- _Selected passage_:
Jesus never intended a
monarchical papacy in the corrupt sense of the Pope being an absolute
worldly monarch, but the church leadership Jesus intended was
‘monarchical’ in the sense that it was based on his authority as King of
Kings. The reference to Isaiah 22 shows that the structure of Jesus’
kingdom was modeled on King David’s dynastic court. In Luke 1.32-33
Jesus’ birth is announced in royal terms. He will inherit the throne of
his father David. He will rule over the house of Jacob and his kingdom
shall never end. Like Eliakim, to whom Jesus refers, Peter is to be the
appointed authority in this court, and as such his role is that of
steward and ruler in the absence of the High King, the scion of the
House of David. That Peter assumes this pre-eminent role of leadership
in the early church is attested to throughout the New Testament from his
first place in the list of the apostles, to his dynamic preaching on
the day of Pentecost, his decision making at the Council of Jerusalem
and the deference shown to him by St Paul and the other apostles.
Did
Jesus plan the monarchical papacy? He did not plan for the sometimes
corrupt, venal and worldly papacy that it has sometimes become down
through history, but Jesus did plan for one man to be his royal delegate
on earth. He did plan for one man to lead the others (Lk.22.32) He did
plan for one man to take up the spiritual and temporal leadership of his
church. This is shown not only through the famous passage from Matthew
16, but also in the final chapter of John’s gospel where Jesus the Good
Shepherd hands his pastoral role over to Peter.
Was the early church de-centralized?
Independent
Evangelical churches follow the Baptist Successionist idea that the
early church was de-centralized. They like to imagine that the early
Christians met in their homes for Bible study and prayer, and that in
this pure form they existed independently of any central authority. It
is easy to imagine that long ago in the ancient world transportation and
communication was rare and difficult and that no form of centralized
church authority could have existed even if it was desirable.
The
most straightforward reading of the Acts of the Apostles shows this to
be untrue, and a further reading of early church documents shows this to
be no more than a back-projected invention. In the Acts of the Apostles
what we find is a church that is immediately centralized in Jerusalem.
When Peter has his disturbing vision in which God directs him to admit
the Gentiles to the Church, he references back at once to the apostolic
leadership in Jerusalem.(Acts 11:2)
The mission of the infant
church was directed from Jerusalem, with Barnabas and Agabus being sent
to Antioch (Acts 11:22,27) The Council of Jerusalem (Acts 15) was
convened to decide on the Gentile decision and a letter of instruction
was sent to the new churches in Antioch, Syria and Cilicia. (Acts 15:23)
We see Philip, John Mark, Barnabas and Paul traveling to and from
Jerusalem and providing a teaching and disciplinary link from the new
churches back to the centralized church in Jerusalem.
After the
martyrdom of James the leadership shifts to Peter and Paul. The
authority is not centered on Jerusalem, but through their epistles to
the various churches, we see a centralized authority that is vested in
Peter and Paul as apostles. This central authority was very soon
focussed on Rome, so that St Ignatius, a bishop of the church in Antioch
would write to the Romans in the year 108 affirming that their church
was the one that had the “superior place in love among the churches.’”

- _Supplied data_:
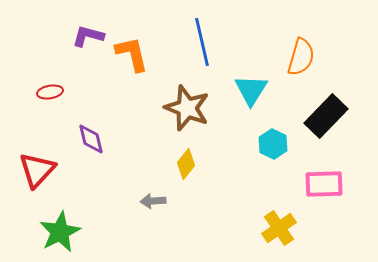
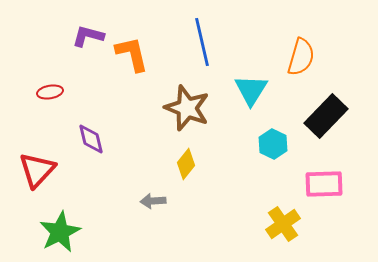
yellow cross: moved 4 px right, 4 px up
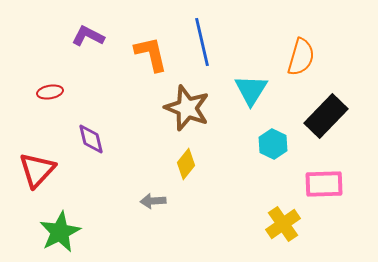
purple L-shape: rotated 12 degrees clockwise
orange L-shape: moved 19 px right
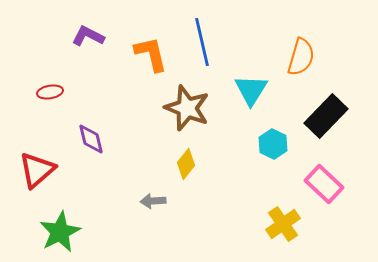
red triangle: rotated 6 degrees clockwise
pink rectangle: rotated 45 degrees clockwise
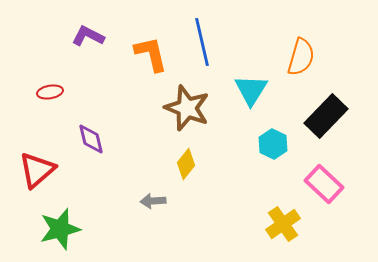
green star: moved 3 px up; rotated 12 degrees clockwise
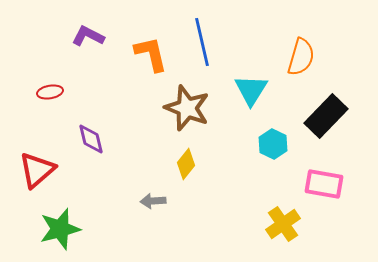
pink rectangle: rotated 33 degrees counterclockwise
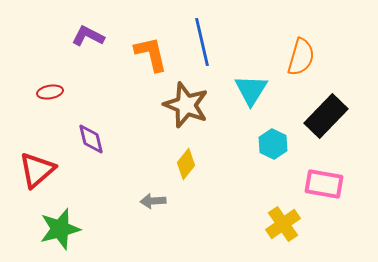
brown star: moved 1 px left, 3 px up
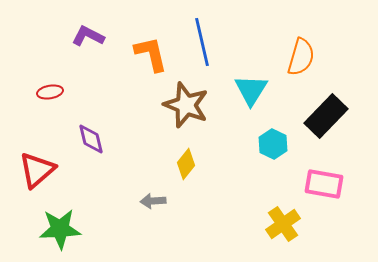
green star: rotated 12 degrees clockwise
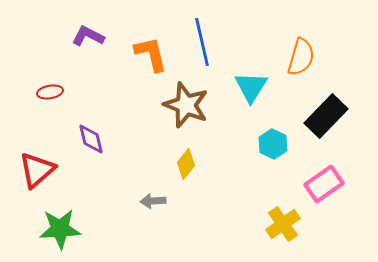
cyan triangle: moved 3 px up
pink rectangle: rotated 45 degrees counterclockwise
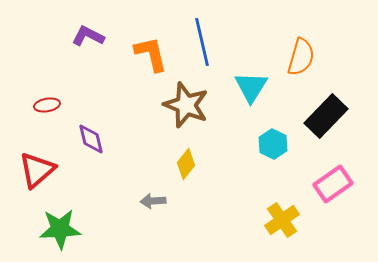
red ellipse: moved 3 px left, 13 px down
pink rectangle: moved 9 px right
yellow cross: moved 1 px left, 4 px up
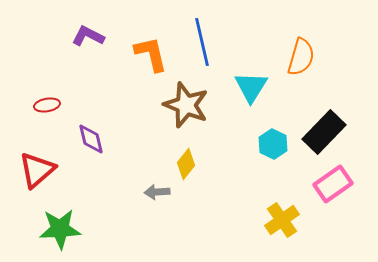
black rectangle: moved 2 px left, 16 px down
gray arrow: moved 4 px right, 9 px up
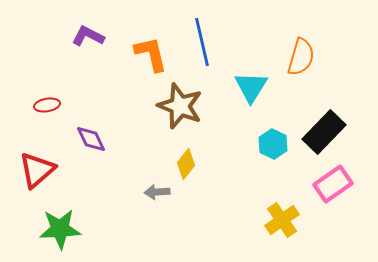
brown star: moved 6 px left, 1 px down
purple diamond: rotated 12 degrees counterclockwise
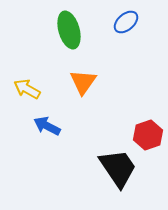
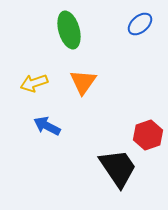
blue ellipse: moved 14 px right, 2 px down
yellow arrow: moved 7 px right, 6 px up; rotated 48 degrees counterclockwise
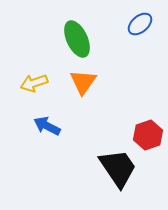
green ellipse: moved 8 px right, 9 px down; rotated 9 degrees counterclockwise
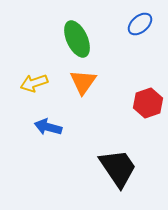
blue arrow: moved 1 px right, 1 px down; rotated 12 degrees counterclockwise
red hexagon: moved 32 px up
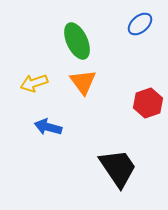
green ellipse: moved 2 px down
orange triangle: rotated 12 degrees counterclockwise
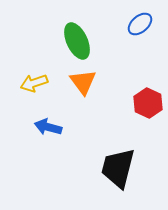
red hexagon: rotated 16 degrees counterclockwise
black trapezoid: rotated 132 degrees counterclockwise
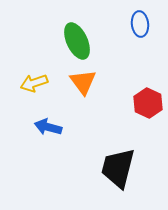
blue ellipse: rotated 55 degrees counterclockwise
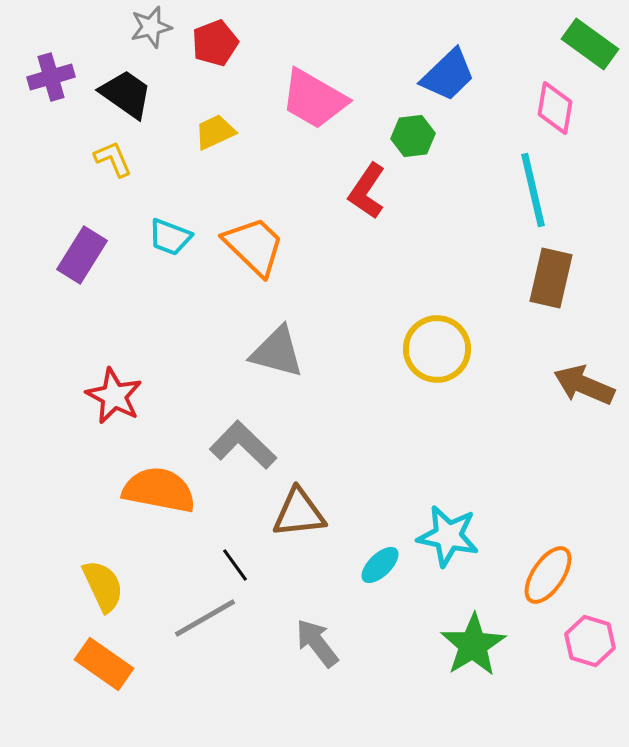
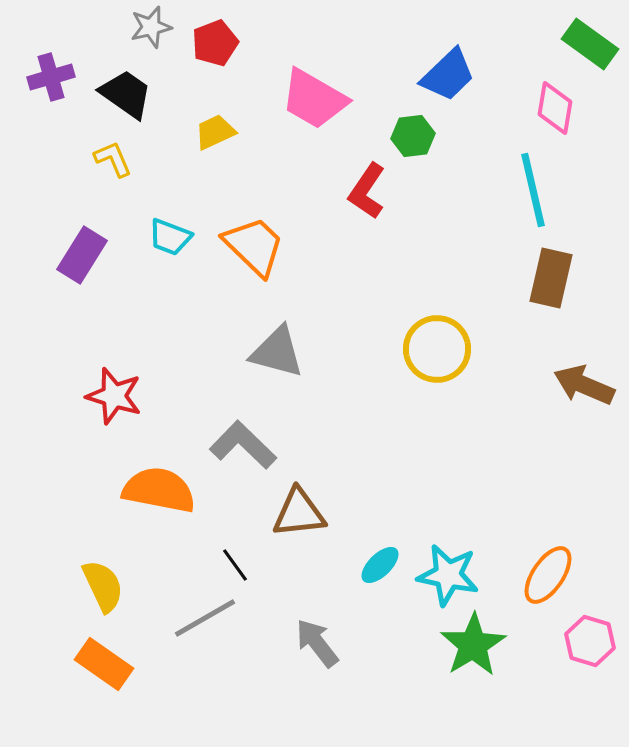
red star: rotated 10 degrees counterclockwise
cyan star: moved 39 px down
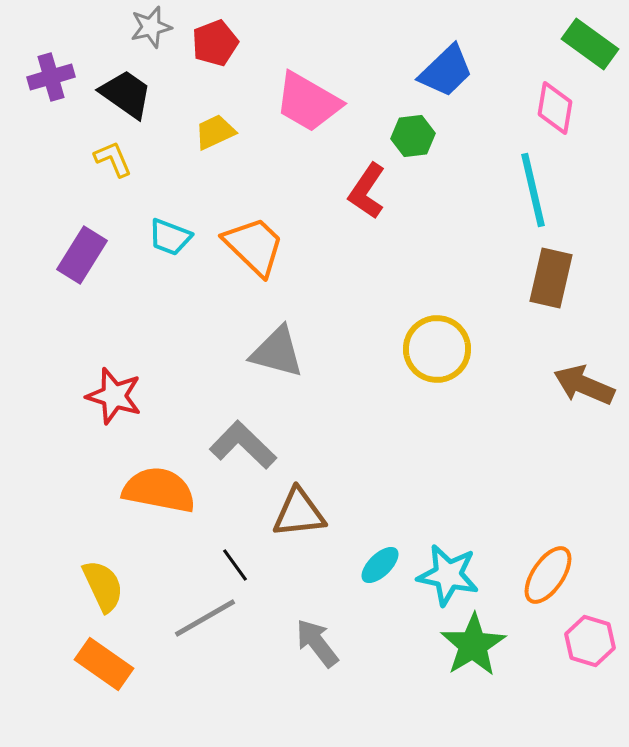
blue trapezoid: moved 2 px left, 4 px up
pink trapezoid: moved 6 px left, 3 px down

* * *

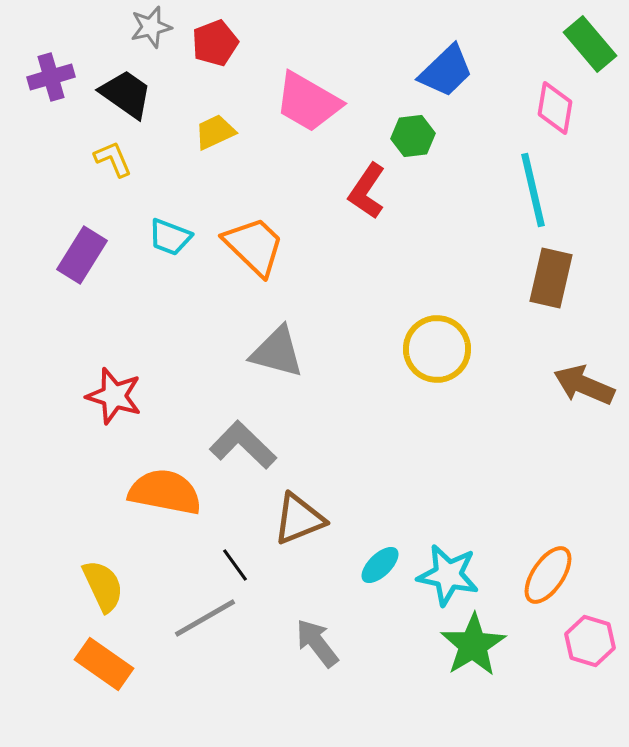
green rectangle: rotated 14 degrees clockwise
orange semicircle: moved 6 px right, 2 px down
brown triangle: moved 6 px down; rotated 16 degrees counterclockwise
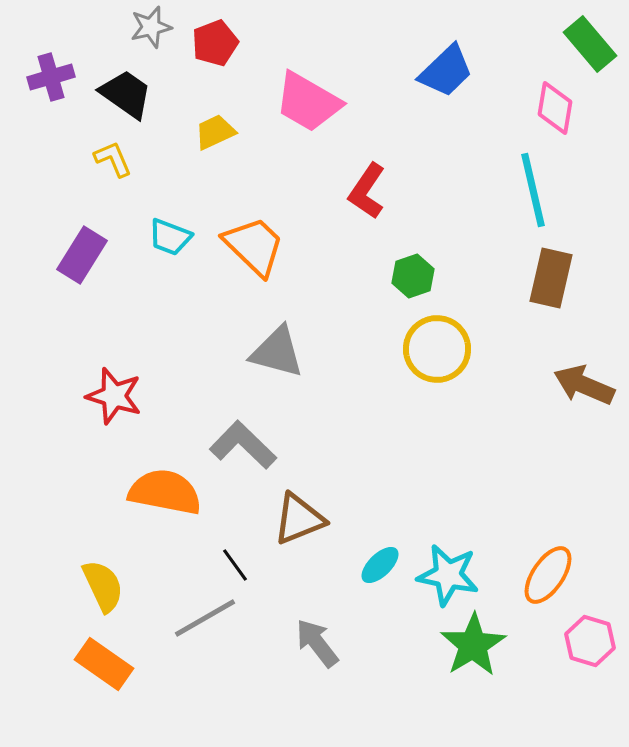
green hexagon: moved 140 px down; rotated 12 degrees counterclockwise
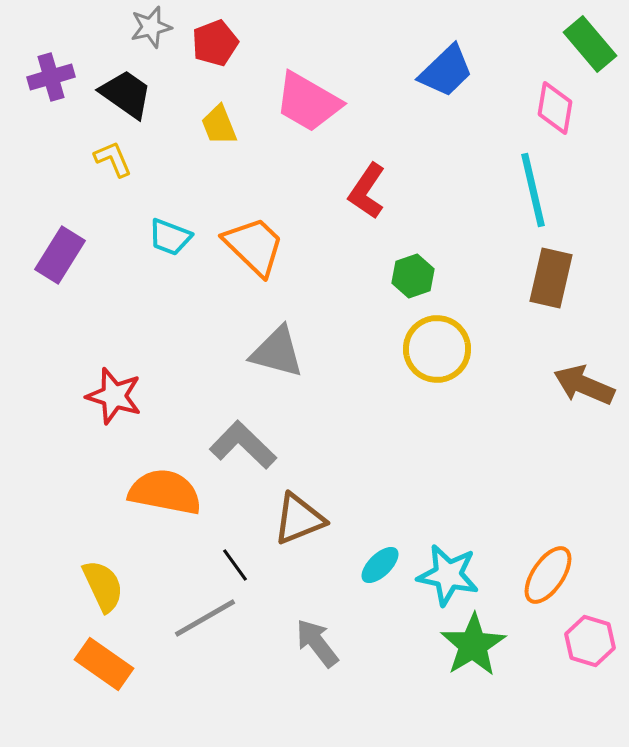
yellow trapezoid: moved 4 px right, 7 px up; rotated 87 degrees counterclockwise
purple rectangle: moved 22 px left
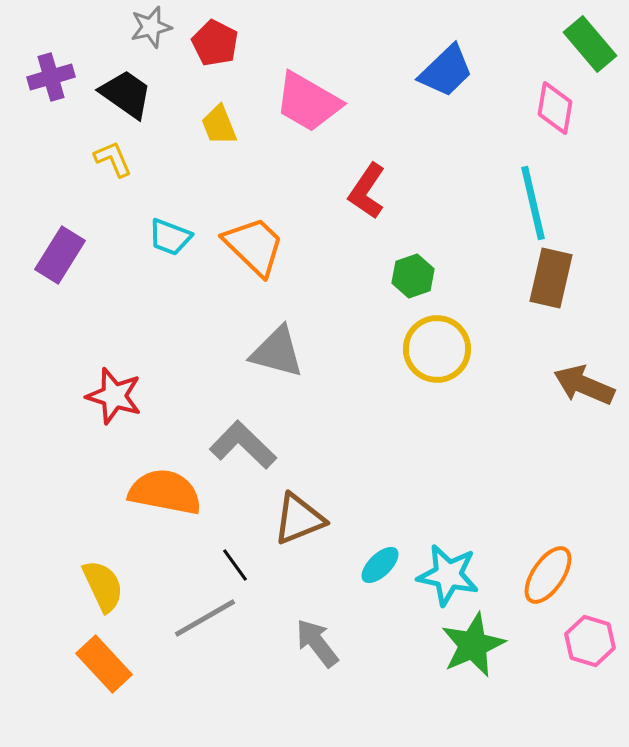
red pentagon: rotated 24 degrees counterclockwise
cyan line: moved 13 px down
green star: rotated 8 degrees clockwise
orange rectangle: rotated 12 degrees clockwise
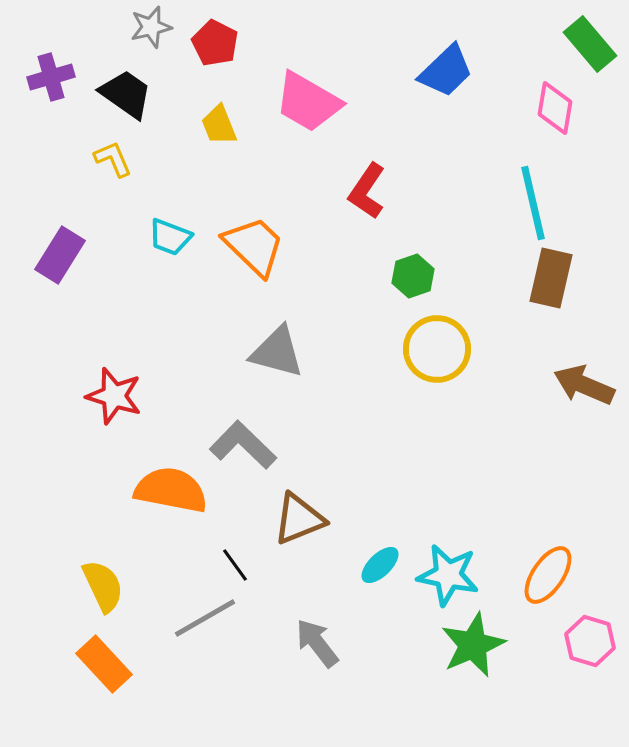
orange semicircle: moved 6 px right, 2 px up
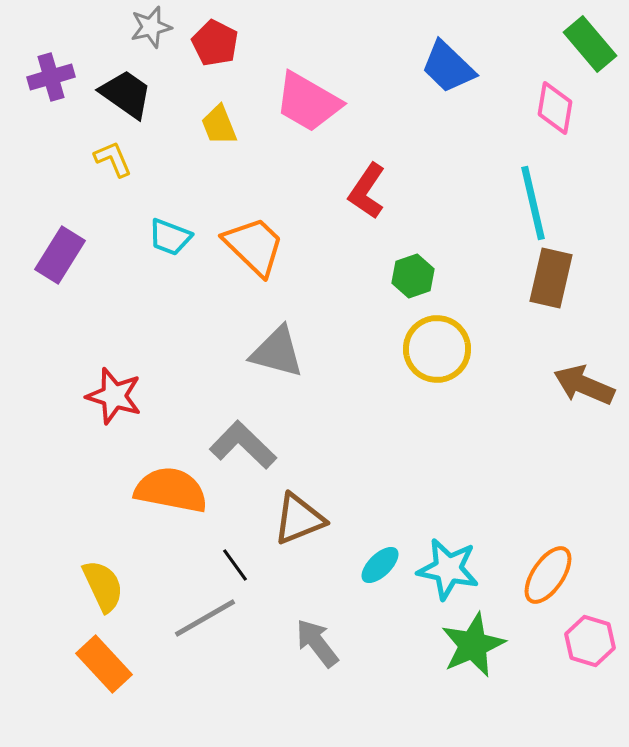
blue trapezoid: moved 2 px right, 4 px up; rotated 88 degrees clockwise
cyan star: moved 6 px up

- _Tasks_:
[1] According to the passage on the papacy and the early church, in what year did St Ignatius write to the Romans?
[2] Return, word for word, the portion of the passage on the papacy and the early church that begins at the words "When Peter has" and stops after the words "Cilicia. (Acts 15:23)".

- _Solutions to the exercise_:
[1] He wrote to them in the year 108.

[2]
When Peter has his disturbing vision in which God directs him to admit
the Gentiles to the Church, he references back at once to the apostolic
leadership in Jerusalem.(Acts 11:2)
The mission of the infant
church was directed from Jerusalem, with Barnabas and Agabus being sent
to Antioch (Acts 11:22,27) The Council of Jerusalem (Acts 15) was
convened to decide on the Gentile decision and a letter of instruction
was sent to the new churches in Antioch, Syria and Cilicia. (Acts 15:23)